A Brulé Lakota from Rosebud, Stranger Horse was born outside of Wood, South Dakota in 1890.[2] In 1911, he was taken to Pennsylvania to attend Carlisle Indian Industrial School.[3] There he received art lessons from Angel De Cora,[4] the accomplished Ho-Chunk painter, whose philosophy was that Native peoples could both maintain cultural pride and a place in mainstream society through art.

Stranger Horse joined the American Expeditionary Force and was stationed in Paris during World War I.[4] After the war, he stayed on in Paris to pursue his artistic studies.[4] He learned realistic oil painting techniques.[3]

Art career

Returning to South Dakota, Stranger Horse painted dramatic landscapes of his own homelands, sometimes with images of early Lakota people.[5] Native cowboys and ranch hands were also favorite subjects.[4] Besides working in oils, Stranger Horse also drew.[1]
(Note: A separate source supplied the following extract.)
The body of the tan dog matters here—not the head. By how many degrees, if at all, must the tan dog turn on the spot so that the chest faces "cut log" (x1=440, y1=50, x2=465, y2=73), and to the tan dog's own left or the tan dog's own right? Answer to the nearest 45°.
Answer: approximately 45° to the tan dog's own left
He traveled throughout the United States, demonstrating his painting skills at fairs and rodeos. Stranger Horse would perform feats of dexterity, such as painting with both hands simultaneously or painting with the canvas upside-down.[6] He exhibited his work at the 1939 New York World's Fair and gave public painting demonstrations. His artist name was "Sundown."[3] His work was celebrated by both European-American audiences as well as Native audiences.[6]

Death and legacy

Stranger Horse died in 1941 at the Rosebud Reservation.[2] His work is in the collection of Red Cloud Heritage Center in Pine Ridge[7] and the Journey Museum in Rapid City, South Dakota.[2] "With all the progressive adventuresomeness inherent in the character of the western Sioux, Stranger Horse took the first bold step of any modern Sioux artists to intentionally and completely master what was still the foreign art forms of the white man."[6]